BEGIN

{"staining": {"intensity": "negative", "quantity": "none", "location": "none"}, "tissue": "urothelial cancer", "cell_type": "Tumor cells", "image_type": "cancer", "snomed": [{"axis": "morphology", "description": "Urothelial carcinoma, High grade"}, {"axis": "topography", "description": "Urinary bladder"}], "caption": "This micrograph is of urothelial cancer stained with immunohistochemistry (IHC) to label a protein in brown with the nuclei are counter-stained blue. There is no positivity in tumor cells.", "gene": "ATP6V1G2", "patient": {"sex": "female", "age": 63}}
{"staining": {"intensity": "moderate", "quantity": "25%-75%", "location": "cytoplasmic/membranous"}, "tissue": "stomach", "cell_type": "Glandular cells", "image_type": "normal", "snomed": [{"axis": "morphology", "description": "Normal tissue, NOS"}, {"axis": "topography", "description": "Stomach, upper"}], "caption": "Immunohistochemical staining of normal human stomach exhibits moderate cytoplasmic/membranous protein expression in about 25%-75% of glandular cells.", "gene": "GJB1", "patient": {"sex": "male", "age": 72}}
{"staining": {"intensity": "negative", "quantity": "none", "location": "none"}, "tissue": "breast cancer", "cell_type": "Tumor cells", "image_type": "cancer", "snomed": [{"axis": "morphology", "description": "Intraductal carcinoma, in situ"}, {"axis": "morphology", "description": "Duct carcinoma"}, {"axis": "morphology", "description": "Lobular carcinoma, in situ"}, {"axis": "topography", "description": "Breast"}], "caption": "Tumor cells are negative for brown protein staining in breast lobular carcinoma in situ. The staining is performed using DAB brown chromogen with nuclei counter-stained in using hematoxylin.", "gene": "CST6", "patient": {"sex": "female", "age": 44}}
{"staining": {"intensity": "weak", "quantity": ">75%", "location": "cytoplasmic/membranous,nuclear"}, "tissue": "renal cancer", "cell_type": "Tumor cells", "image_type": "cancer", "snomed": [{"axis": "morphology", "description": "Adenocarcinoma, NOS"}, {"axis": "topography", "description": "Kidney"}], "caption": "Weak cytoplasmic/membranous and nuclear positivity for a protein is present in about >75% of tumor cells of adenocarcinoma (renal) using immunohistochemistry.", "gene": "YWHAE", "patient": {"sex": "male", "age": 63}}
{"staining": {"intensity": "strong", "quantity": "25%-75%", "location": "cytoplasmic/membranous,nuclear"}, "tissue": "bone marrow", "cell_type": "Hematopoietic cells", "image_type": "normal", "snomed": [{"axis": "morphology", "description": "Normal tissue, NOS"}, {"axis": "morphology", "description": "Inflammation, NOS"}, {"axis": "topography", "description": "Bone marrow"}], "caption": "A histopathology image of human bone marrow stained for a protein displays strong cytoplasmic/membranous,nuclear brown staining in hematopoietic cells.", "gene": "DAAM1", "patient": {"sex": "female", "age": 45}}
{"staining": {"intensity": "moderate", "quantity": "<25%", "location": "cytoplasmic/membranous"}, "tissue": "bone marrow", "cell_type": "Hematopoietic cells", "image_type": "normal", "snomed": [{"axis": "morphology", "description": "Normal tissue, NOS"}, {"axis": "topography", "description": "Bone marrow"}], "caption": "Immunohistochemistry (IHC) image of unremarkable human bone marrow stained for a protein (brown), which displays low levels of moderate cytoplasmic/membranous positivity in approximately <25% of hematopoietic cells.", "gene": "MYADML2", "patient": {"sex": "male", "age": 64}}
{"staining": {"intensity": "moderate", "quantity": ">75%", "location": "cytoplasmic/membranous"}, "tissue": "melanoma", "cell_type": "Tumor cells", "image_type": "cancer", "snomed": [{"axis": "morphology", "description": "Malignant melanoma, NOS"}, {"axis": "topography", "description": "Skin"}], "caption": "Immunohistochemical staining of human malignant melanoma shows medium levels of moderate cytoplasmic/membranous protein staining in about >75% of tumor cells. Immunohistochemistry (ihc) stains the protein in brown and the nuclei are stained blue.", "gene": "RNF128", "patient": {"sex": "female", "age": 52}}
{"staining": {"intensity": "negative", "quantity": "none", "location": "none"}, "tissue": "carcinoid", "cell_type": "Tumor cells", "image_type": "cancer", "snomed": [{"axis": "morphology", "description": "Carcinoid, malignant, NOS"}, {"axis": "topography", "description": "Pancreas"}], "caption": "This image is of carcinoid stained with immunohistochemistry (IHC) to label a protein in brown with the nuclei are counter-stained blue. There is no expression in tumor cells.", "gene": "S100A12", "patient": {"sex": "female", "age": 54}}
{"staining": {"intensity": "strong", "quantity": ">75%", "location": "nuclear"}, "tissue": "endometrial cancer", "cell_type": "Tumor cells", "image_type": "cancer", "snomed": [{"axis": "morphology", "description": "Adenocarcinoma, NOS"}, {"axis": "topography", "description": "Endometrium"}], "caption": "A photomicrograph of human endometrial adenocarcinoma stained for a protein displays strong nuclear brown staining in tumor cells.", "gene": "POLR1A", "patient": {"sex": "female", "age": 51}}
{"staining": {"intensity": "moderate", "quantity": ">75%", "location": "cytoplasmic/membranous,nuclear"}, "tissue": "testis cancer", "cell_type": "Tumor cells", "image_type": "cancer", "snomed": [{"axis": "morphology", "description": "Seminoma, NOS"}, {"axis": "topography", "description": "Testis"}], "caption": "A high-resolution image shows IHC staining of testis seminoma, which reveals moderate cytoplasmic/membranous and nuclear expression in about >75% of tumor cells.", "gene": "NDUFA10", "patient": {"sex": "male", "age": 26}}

END

= Problem requirements =
In this exercise, reproduce the material word for word, in full.

= Task answer =
{"staining": {"intensity": "negative", "quantity": "none", "location": "none"}, "tissue": "urothelial cancer", "cell_type": "Tumor cells", "image_type": "cancer", "snomed": [{"axis": "morphology", "description": "Urothelial carcinoma, High grade"}, {"axis": "topography", "description": "Urinary bladder"}], "caption": "This micrograph is of urothelial cancer stained with immunohistochemistry (IHC) to label a protein in brown with the nuclei are counter-stained blue. There is no positivity in tumor cells.", "gene": "ATP6V1G2", "patient": {"sex": "female", "age": 63}}
{"staining": {"intensity": "moderate", "quantity": "25%-75%", "location": "cytoplasmic/membranous"}, "tissue": "stomach", "cell_type": "Glandular cells", "image_type": "normal", "snomed": [{"axis": "morphology", "description": "Normal tissue, NOS"}, {"axis": "topography", "description": "Stomach, upper"}], "caption": "Immunohistochemical staining of normal human stomach exhibits moderate cytoplasmic/membranous protein expression in about 25%-75% of glandular cells.", "gene": "GJB1", "patient": {"sex": "male", "age": 72}}
{"staining": {"intensity": "negative", "quantity": "none", "location": "none"}, "tissue": "breast cancer", "cell_type": "Tumor cells", "image_type": "cancer", "snomed": [{"axis": "morphology", "description": "Intraductal carcinoma, in situ"}, {"axis": "morphology", "description": "Duct carcinoma"}, {"axis": "morphology", "description": "Lobular carcinoma, in situ"}, {"axis": "topography", "description": "Breast"}], "caption": "Tumor cells are negative for brown protein staining in breast lobular carcinoma in situ. The staining is performed using DAB brown chromogen with nuclei counter-stained in using hematoxylin.", "gene": "CST6", "patient": {"sex": "female", "age": 44}}
{"staining": {"intensity": "weak", "quantity": ">75%", "location": "cytoplasmic/membranous,nuclear"}, "tissue": "renal cancer", "cell_type": "Tumor cells", "image_type": "cancer", "snomed": [{"axis": "morphology", "description": "Adenocarcinoma, NOS"}, {"axis": "topography", "description": "Kidney"}], "caption": "Weak cytoplasmic/membranous and nuclear positivity for a protein is present in about >75% of tumor cells of adenocarcinoma (renal) using immunohistochemistry.", "gene": "YWHAE", "patient": {"sex": "male", "age": 63}}
{"staining": {"intensity": "strong", "quantity": "25%-75%", "location": "cytoplasmic/membranous,nuclear"}, "tissue": "bone marrow", "cell_type": "Hematopoietic cells", "image_type": "normal", "snomed": [{"axis": "morphology", "description": "Normal tissue, NOS"}, {"axis": "morphology", "description": "Inflammation, NOS"}, {"axis": "topography", "description": "Bone marrow"}], "caption": "A histopathology image of human bone marrow stained for a protein displays strong cytoplasmic/membranous,nuclear brown staining in hematopoietic cells.", "gene": "DAAM1", "patient": {"sex": "female", "age": 45}}
{"staining": {"intensity": "moderate", "quantity": "<25%", "location": "cytoplasmic/membranous"}, "tissue": "bone marrow", "cell_type": "Hematopoietic cells", "image_type": "normal", "snomed": [{"axis": "morphology", "description": "Normal tissue, NOS"}, {"axis": "topography", "description": "Bone marrow"}], "caption": "Immunohistochemistry (IHC) image of unremarkable human bone marrow stained for a protein (brown), which displays low levels of moderate cytoplasmic/membranous positivity in approximately <25% of hematopoietic cells.", "gene": "MYADML2", "patient": {"sex": "male", "age": 64}}
{"staining": {"intensity": "moderate", "quantity": ">75%", "location": "cytoplasmic/membranous"}, "tissue": "melanoma", "cell_type": "Tumor cells", "image_type": "cancer", "snomed": [{"axis": "morphology", "description": "Malignant melanoma, NOS"}, {"axis": "topography", "description": "Skin"}], "caption": "Immunohistochemical staining of human malignant melanoma shows medium levels of moderate cytoplasmic/membranous protein staining in about >75% of tumor cells. Immunohistochemistry (ihc) stains the protein in brown and the nuclei are stained blue.", "gene": "RNF128", "patient": {"sex": "female", "age": 52}}
{"staining": {"intensity": "negative", "quantity": "none", "location": "none"}, "tissue": "carcinoid", "cell_type": "Tumor cells", "image_type": "cancer", "snomed": [{"axis": "morphology", "description": "Carcinoid, malignant, NOS"}, {"axis": "topography", "description": "Pancreas"}], "caption": "This image is of carcinoid stained with immunohistochemistry (IHC) to label a protein in brown with the nuclei are counter-stained blue. There is no expression in tumor cells.", "gene": "S100A12", "patient": {"sex": "female", "age": 54}}
{"staining": {"intensity": "strong", "quantity": ">75%", "location": "nuclear"}, "tissue": "endometrial cancer", "cell_type": "Tumor cells", "image_type": "cancer", "snomed": [{"axis": "morphology", "description": "Adenocarcinoma, NOS"}, {"axis": "topography", "description": "Endometrium"}], "caption": "A photomicrograph of human endometrial adenocarcinoma stained for a protein displays strong nuclear brown staining in tumor cells.", "gene": "POLR1A", "patient": {"sex": "female", "age": 51}}
{"staining": {"intensity": "moderate", "quantity": ">75%", "location": "cytoplasmic/membranous,nuclear"}, "tissue": "testis cancer", "cell_type": "Tumor cells", "image_type": "cancer", "snomed": [{"axis": "morphology", "description": "Seminoma, NOS"}, {"axis": "topography", "description": "Testis"}], "caption": "A high-resolution image shows IHC staining of testis seminoma, which reveals moderate cytoplasmic/membranous and nuclear expression in about >75% of tumor cells.", "gene": "NDUFA10", "patient": {"sex": "male", "age": 26}}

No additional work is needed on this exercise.